> **Exercise**:
Copy the part that opens with the line containing "Page size: 1241x1754." and closes with the line containing "text DESCONTO BANCÁRIO", swapping "bbox" for "bounding box" and keeping everything else the same.

===== Supplied material =====

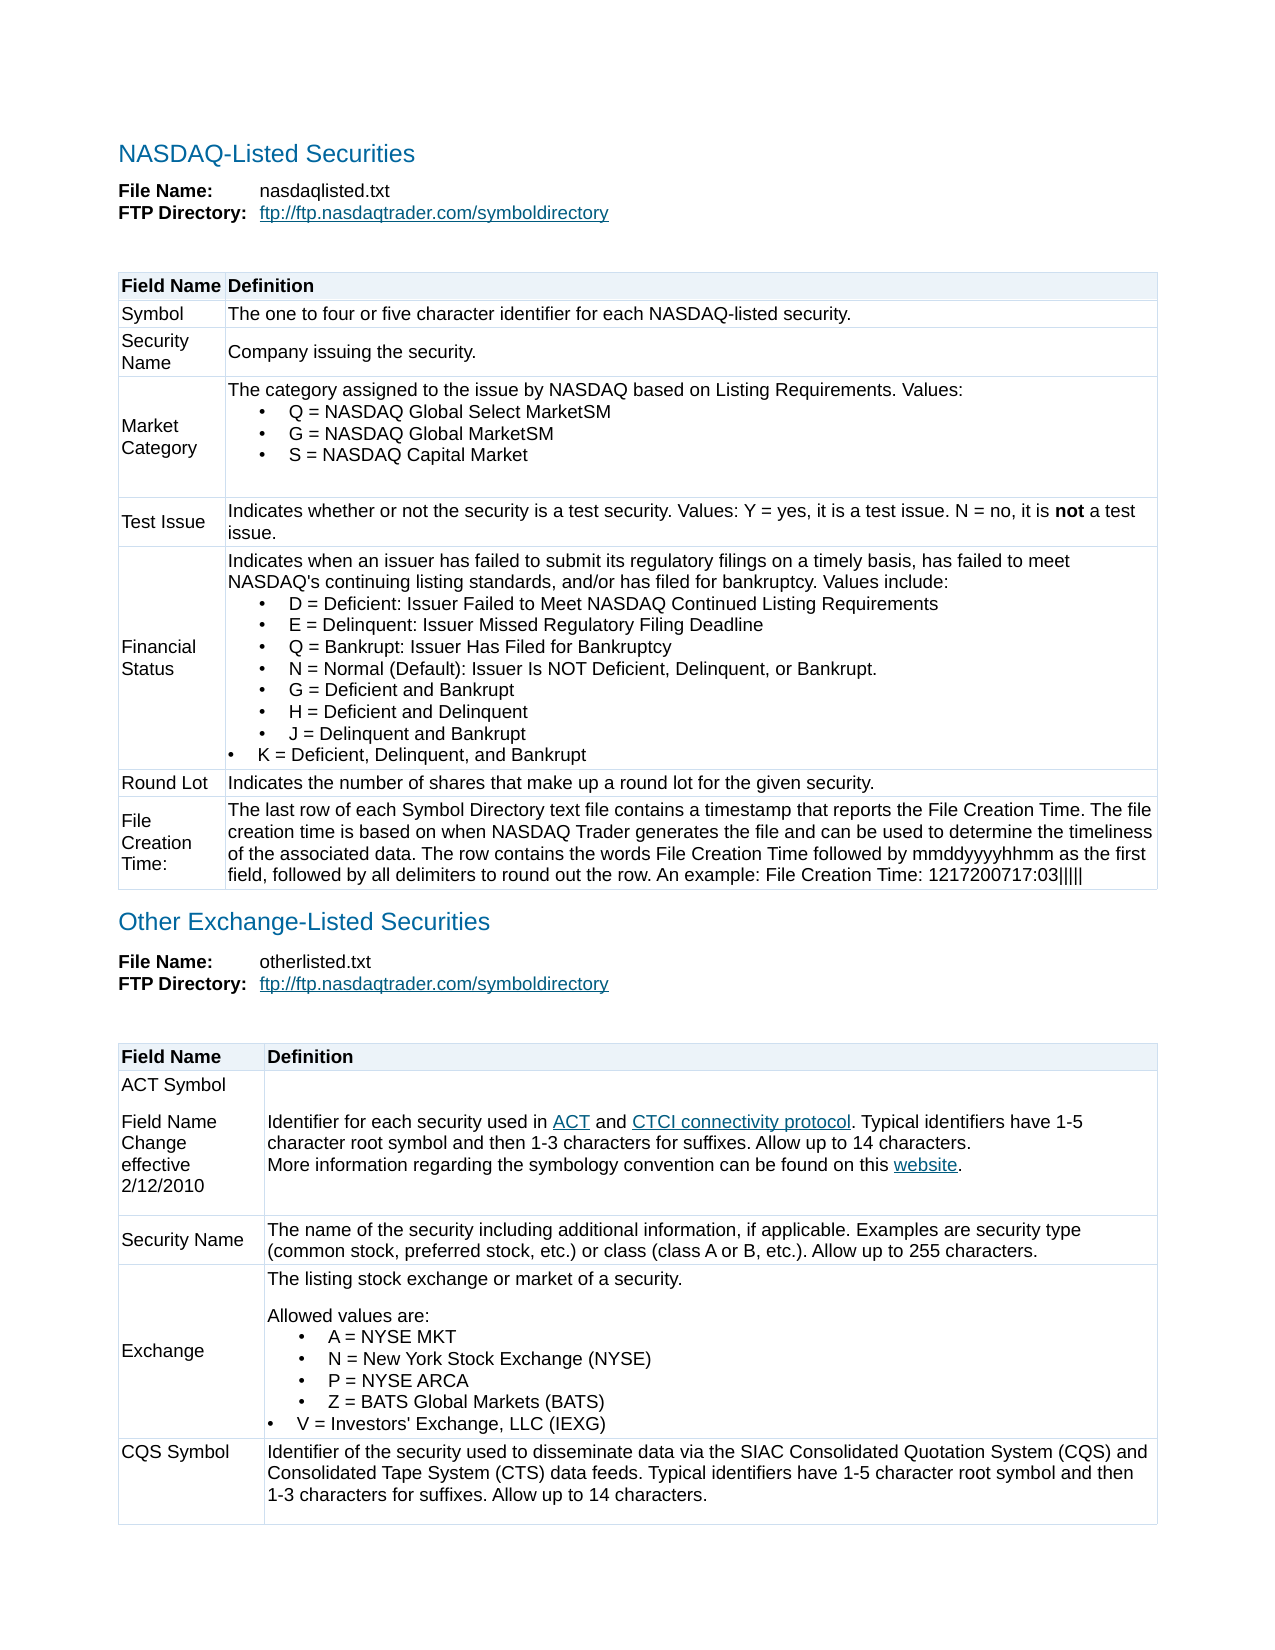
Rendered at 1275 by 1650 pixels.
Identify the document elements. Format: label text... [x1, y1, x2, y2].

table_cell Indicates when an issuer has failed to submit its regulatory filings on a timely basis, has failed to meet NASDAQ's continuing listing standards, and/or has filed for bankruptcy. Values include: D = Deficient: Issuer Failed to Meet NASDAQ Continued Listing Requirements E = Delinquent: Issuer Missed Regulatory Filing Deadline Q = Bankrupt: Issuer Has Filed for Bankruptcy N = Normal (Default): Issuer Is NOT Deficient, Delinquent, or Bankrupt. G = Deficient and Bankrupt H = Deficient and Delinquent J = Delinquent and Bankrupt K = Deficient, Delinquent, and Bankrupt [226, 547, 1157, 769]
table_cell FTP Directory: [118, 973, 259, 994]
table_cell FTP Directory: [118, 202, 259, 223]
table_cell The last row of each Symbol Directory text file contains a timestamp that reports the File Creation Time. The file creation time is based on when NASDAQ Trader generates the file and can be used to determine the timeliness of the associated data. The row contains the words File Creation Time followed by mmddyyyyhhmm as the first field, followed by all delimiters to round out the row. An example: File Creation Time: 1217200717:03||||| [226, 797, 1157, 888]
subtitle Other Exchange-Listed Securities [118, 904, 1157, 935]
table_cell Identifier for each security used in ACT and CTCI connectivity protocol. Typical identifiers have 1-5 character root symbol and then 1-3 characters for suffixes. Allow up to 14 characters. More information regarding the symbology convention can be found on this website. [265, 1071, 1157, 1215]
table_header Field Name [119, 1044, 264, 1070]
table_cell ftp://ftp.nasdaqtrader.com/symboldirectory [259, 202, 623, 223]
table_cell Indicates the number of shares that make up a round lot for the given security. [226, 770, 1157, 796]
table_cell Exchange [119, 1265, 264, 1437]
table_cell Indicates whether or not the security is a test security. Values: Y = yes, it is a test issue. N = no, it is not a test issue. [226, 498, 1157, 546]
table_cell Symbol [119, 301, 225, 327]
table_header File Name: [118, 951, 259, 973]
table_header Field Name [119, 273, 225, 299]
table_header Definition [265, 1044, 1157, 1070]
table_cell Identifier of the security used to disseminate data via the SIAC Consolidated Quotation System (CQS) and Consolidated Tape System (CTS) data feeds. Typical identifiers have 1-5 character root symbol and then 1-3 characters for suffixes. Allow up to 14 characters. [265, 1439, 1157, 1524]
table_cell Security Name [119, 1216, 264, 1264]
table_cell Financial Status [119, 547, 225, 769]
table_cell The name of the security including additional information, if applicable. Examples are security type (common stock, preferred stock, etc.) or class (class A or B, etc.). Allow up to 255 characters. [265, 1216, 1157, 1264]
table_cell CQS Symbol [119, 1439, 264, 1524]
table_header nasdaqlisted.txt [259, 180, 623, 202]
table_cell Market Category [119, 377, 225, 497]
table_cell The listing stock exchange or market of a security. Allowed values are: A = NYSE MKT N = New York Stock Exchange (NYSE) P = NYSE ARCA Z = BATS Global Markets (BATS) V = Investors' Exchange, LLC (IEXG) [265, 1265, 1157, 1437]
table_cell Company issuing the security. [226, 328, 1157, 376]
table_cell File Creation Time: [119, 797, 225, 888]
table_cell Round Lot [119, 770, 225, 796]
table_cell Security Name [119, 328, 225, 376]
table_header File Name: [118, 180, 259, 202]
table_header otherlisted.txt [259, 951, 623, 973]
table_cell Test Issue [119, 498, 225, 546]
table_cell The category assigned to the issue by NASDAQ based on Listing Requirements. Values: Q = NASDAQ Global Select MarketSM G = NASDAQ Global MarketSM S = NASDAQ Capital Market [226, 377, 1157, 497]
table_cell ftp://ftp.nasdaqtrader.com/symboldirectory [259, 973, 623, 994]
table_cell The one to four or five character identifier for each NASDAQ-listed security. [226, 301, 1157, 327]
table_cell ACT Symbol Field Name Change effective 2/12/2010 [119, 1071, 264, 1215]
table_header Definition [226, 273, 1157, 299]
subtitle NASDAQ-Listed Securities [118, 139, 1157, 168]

=====
===== Supplied material =====

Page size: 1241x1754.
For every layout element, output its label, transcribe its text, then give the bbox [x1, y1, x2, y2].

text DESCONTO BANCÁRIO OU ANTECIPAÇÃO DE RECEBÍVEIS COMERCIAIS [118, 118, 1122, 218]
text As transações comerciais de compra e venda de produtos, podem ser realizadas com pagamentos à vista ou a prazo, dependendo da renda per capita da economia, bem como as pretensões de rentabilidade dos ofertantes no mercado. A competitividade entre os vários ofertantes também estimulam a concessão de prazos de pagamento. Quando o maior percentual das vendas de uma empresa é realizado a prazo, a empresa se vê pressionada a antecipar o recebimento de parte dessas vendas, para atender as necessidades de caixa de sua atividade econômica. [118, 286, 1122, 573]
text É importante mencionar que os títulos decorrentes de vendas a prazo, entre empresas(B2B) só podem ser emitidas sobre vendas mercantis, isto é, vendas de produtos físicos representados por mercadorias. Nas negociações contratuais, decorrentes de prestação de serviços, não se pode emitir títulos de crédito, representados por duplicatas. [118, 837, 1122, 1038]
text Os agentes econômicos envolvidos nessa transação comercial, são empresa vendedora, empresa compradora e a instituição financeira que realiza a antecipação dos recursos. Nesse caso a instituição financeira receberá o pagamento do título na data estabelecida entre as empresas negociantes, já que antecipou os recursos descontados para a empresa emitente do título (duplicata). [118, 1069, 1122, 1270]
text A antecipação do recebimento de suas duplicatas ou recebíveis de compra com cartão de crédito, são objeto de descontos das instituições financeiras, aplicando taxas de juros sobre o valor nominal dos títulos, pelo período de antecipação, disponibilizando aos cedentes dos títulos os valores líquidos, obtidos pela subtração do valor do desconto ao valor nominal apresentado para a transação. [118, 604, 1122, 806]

=====
===== Supplied material =====

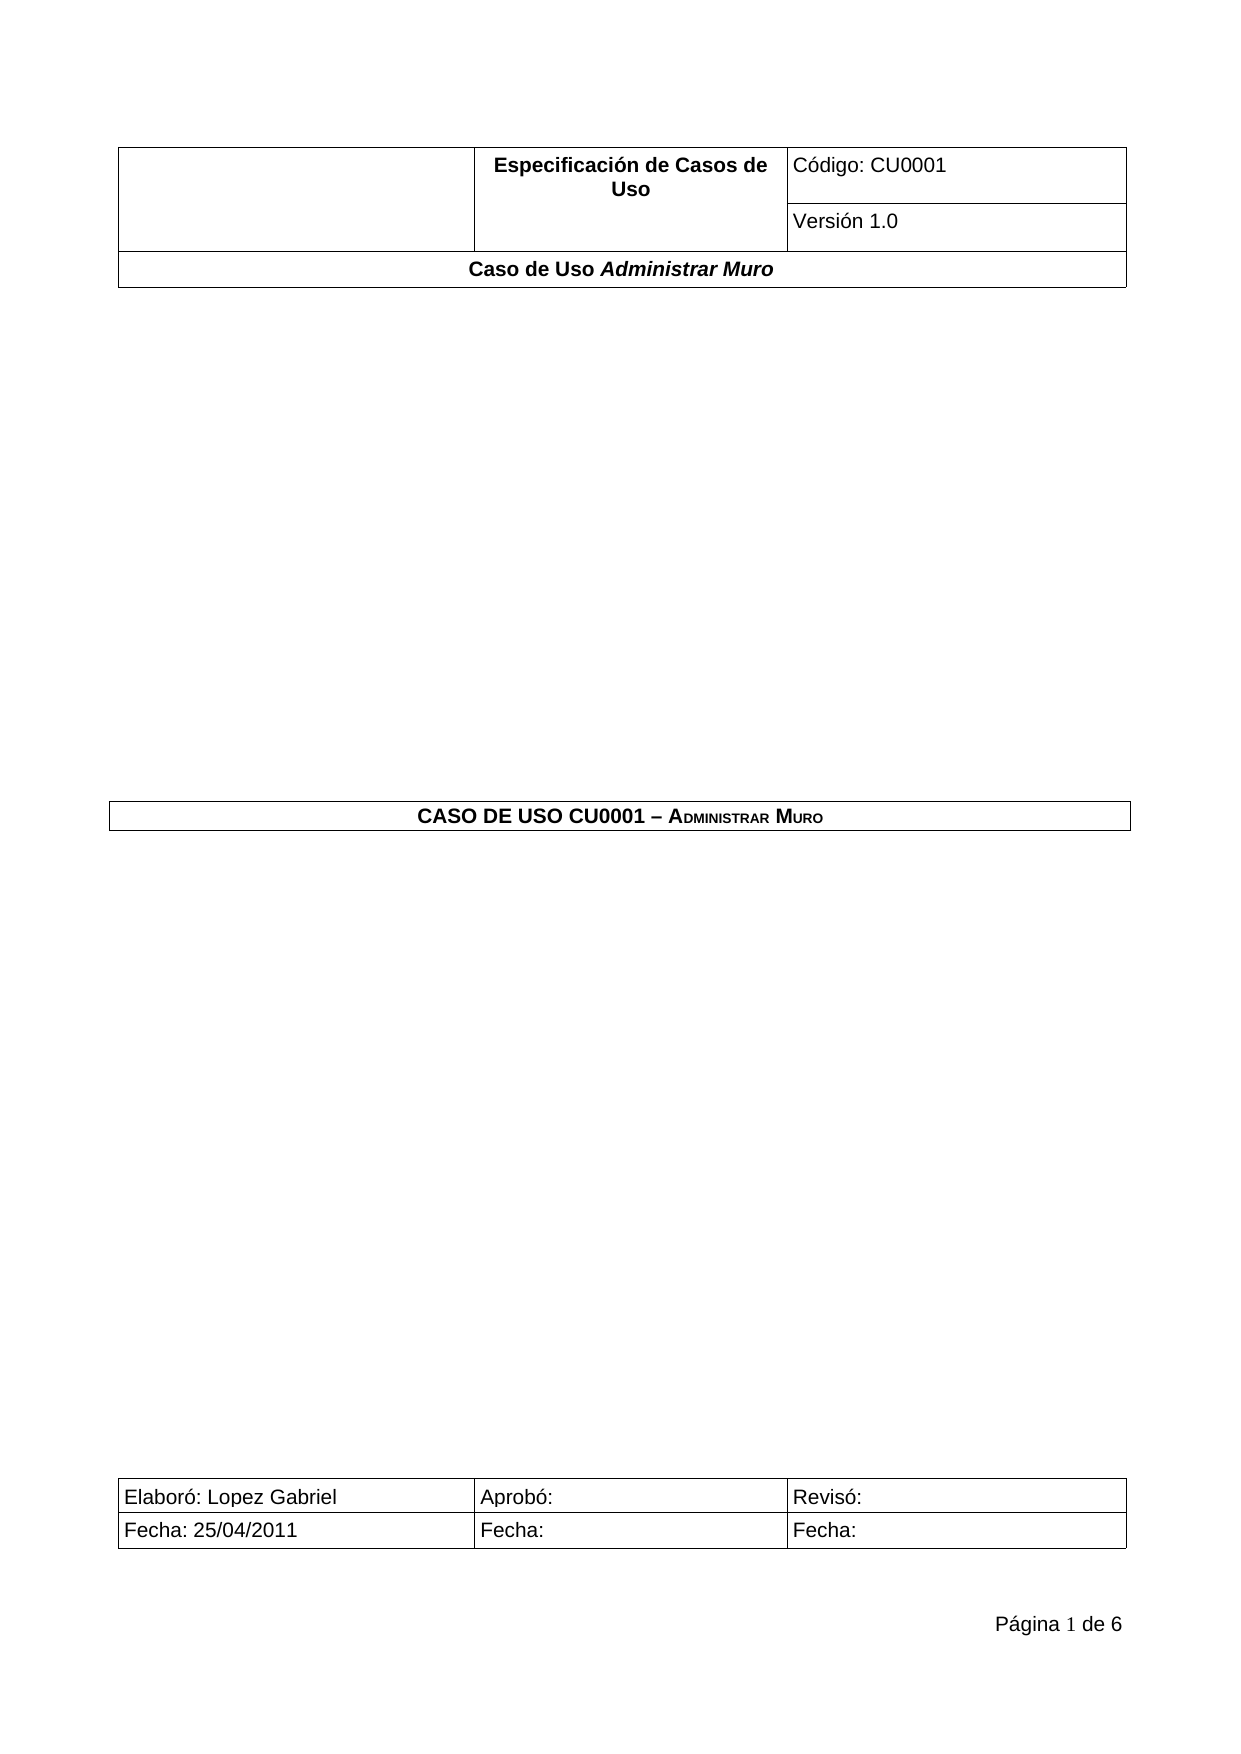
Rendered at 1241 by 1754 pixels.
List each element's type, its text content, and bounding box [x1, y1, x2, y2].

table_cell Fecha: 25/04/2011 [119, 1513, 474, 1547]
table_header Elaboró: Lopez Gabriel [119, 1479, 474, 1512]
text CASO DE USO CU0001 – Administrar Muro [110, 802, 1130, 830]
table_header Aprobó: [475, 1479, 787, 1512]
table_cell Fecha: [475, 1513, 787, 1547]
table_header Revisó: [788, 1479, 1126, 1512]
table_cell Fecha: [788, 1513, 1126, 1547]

=====

> **Completed task**:
Page size: 1241x1754.
For every layout element, output its label, transcribe its text, then give the bounding box [x1, y1, x2, y2].

text DESCONTO BANCÁRIO OU ANTECIPAÇÃO DE RECEBÍVEIS COMERCIAIS [118, 118, 1122, 218]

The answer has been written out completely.